Interestingly, Celo active addresses began to skyrocket in September 2023, indicating that MiniPay has played an important role in this growth story:
One of the team members over at Celo EU sent me this video which they produced on the ground which touches on how Celo is impacting the microloan landscape in Africa:
Haraka and other digitally enables “Chamas” (cooperatives that are used to pool and invest savings by people in Africa), are plugged into Celo to allow global capital to enable local commerce to thrive through the provision of credit. This looks to be relatively small scale currently with Haraka’s pools not surpassing $50k in size:
Nonetheless, it indicates that Celo is powering economic activity above and beyond just basic transfers (payments) which, unless at a huge scale, don’t create attractive economics at a chain level.
$CELO
Targetting impact-related outcomes is a double edged sword; while it is certainly a net positive for the world, it is not necessarily the most profitable business.

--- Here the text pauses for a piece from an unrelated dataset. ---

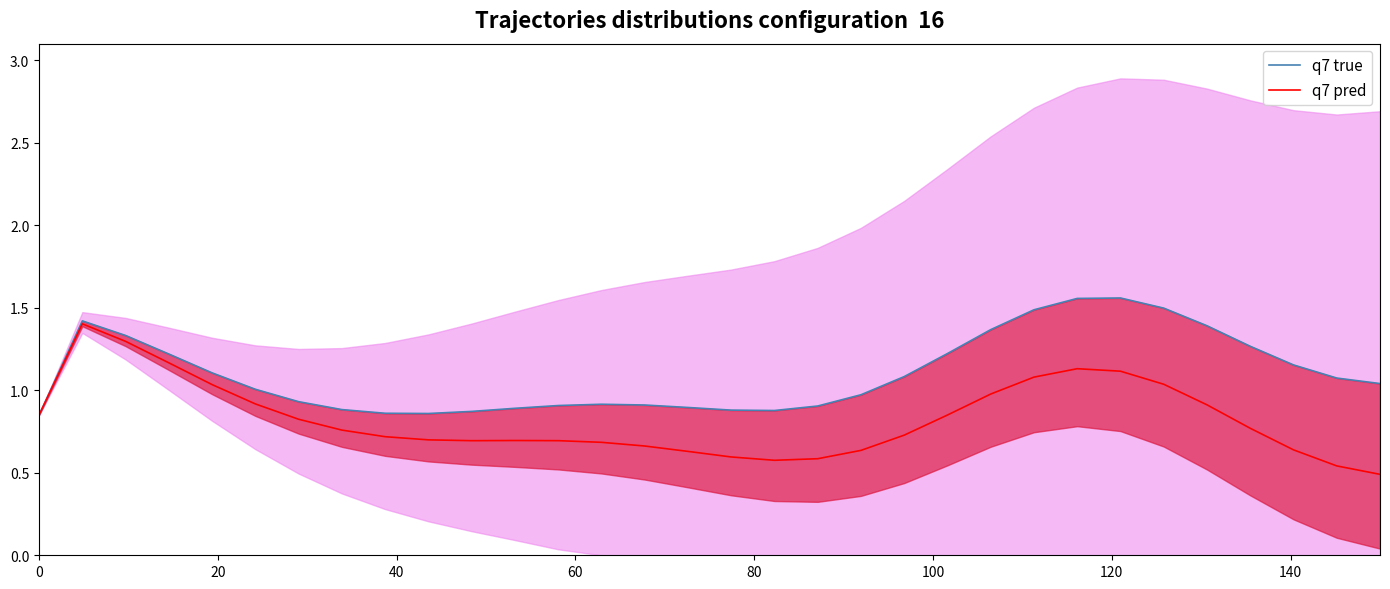

What is the value of the q7 true point at the 27th from the left?

1.5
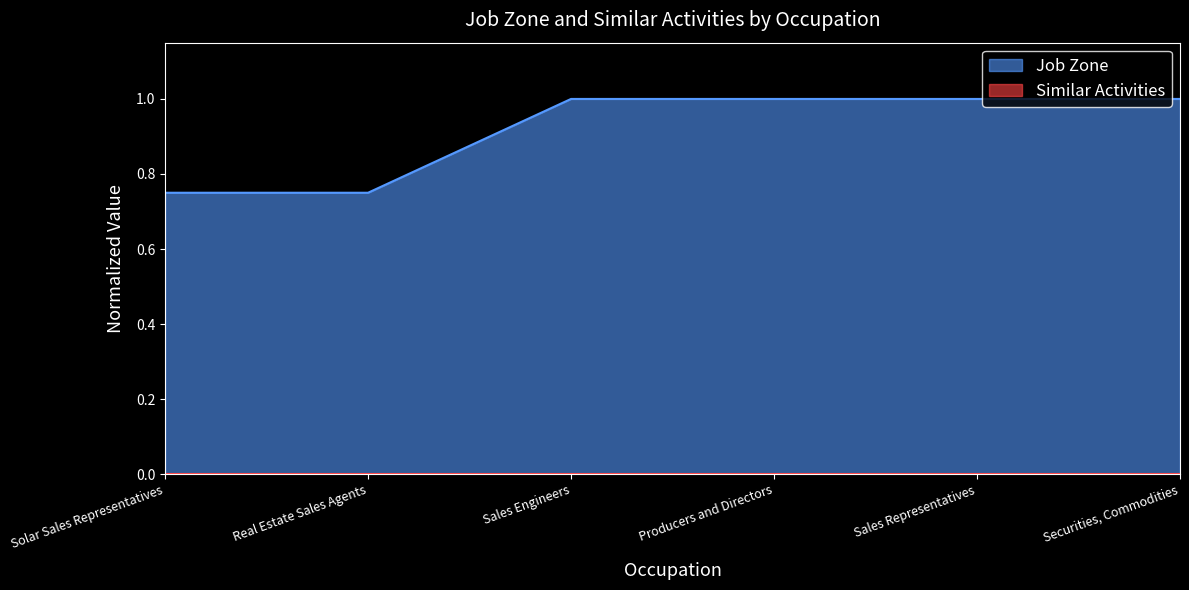

Which label corresponds to the smallest value in the chart?

Solar Sales Representatives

Celo’s current usage is dominated by super low fee or even no fee transactions, this limits the blockchain significantly from an economic standpoint in that it only generates around $10k per month in revenues:
While the instant reaction might be that it’s hard to make the case for a $634m FDV asset which does ~$120k/year in revenue on a fundamentals basis, this might be a short sighted take…
The penetration that Celo are achieving with simple payments/transfers could act as a loss leader. If they are able to onboard a significant amount of users, these users can be further monetised in the future as other financial primitives such as lending, insurance and investment are built out and begin to gain traction. These developments would almost certainly lead to greater sequencer fees for the Celo L2. We are already seeing signs of a DeFi ecosystem emerging with Uniswap volume on Celo up a whopping 20x Year-over-Year which may contribute to fees:
The CELO token has fixed total supply of 1 billion with the following distribution:
Celo Reserve: 40%
Community Incentives and Grants: 25%
Validator and Staking Rewards: 12%
Team and Early Contributors: 18%
Investors: 10%
The only notable piece here is the Celo Reserve. The Celo reserve is used to maintain the stability of Celo stablecoins like cUSD and cEUR, the reserve serves as collateral and ensures stablecoins can always be redeemed. This portion of CELO is locked forever to back the platform’s stablecoins.

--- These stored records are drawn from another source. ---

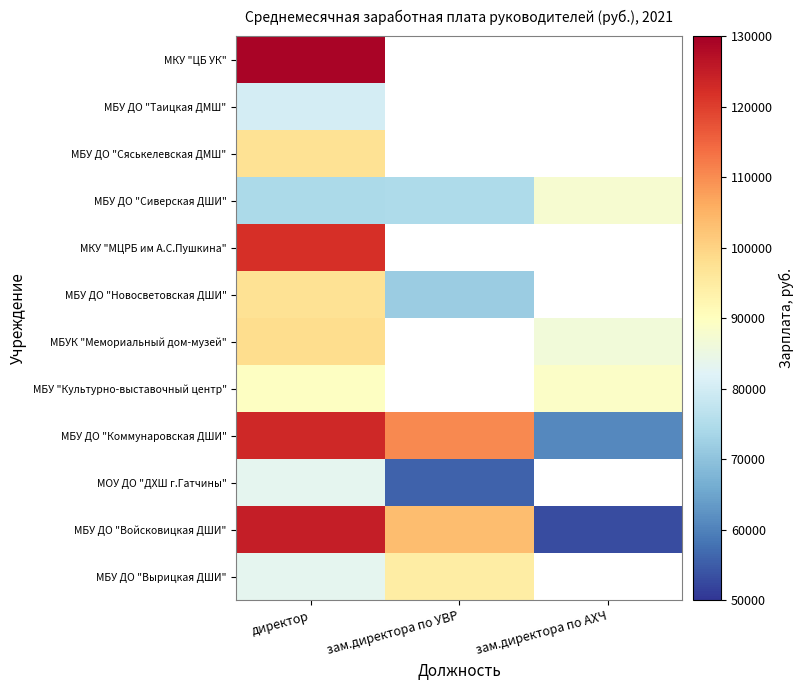

At how many categories does at least one series exceed 117947?

1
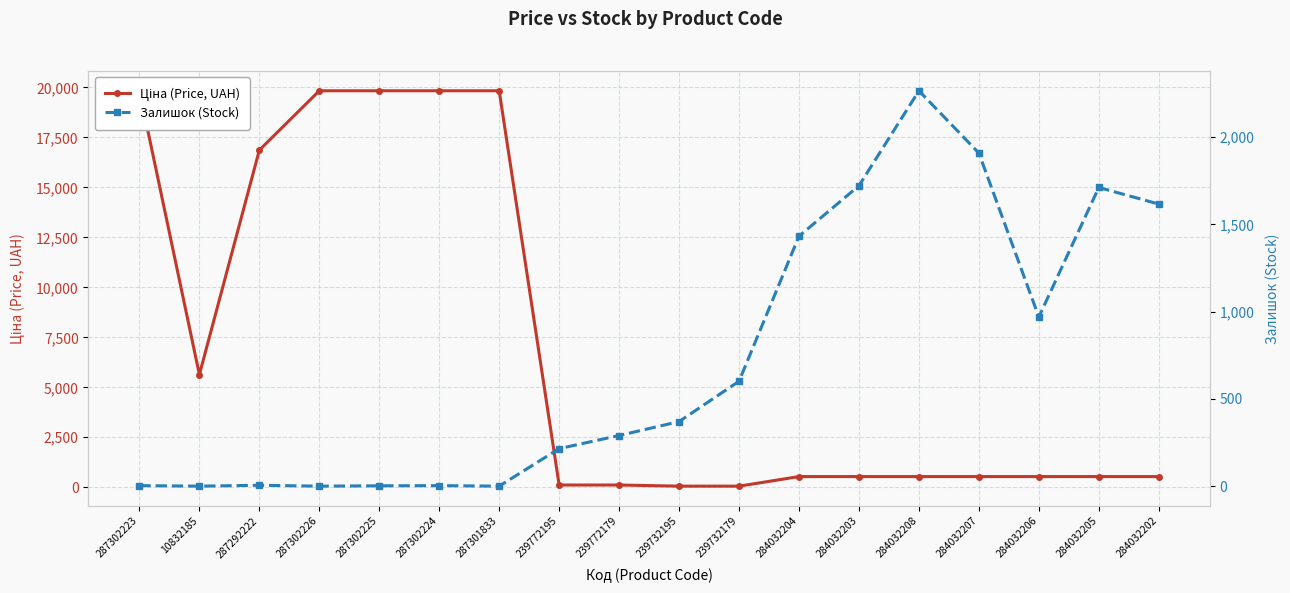

Reading left to right, transcribe all the data shown in this chart.

Ціна (Price, UAH): 287302223=19831.1	10832185=5636.0	287292222=16863.2	287302226=19831.1	287302225=19831.1	287302224=19831.1	287301833=19831.1	239772195=113.3	239772179=113.3	239732195=56.7	239732179=56.7	284032204=535.4	284032203=535.4	284032208=535.4	284032207=535.4	284032206=535.4	284032205=535.4	284032202=535.4
Залишок (Stock): 287302223=3.0	10832185=0.0	287292222=5.0	287302226=0.0	287302225=2.0	287302224=3.0	287301833=0.0	239772195=215.0	239772179=290.0	239732195=370.0	239732179=601.0	284032204=1432.0	284032203=1721.0	284032208=2265.0	284032207=1908.0	284032206=969.0	284032205=1711.0	284032202=1616.0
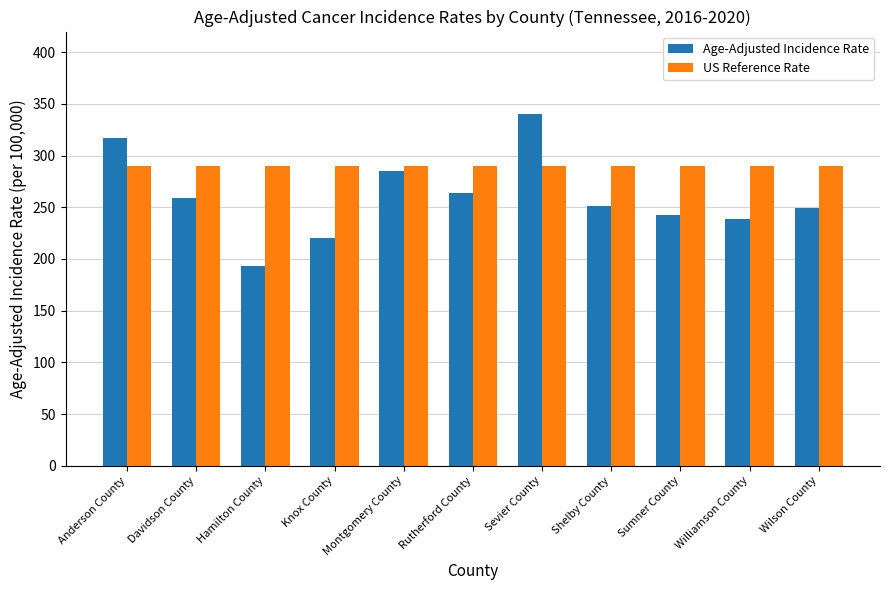

List the series in order of their overall mean, highest first.

US Reference Rate, Age-Adjusted Incidence Rate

cStablecoins are all fully backed with exogenous collateral too (according to the Mento Reserve):
Conclusion
Celo is certainly an interesting story and the work they are doing in emerging markets is genuinely important as it pertains to increased financial inclusion. The combination of native USDT and Opera’s MiniPay seem to have put a rocket underneath the chains growth in terms of actual usage and economic value transferred on the network. While this usage is mostly simple low/no fee stablecoin transfers which don’t currently generate excessive revenues for Celo, we are already seeing signs of higher value economic activity taking place on the chain with swaps and lending being built out. Celo has firmly earned itself a spot on our watchlist.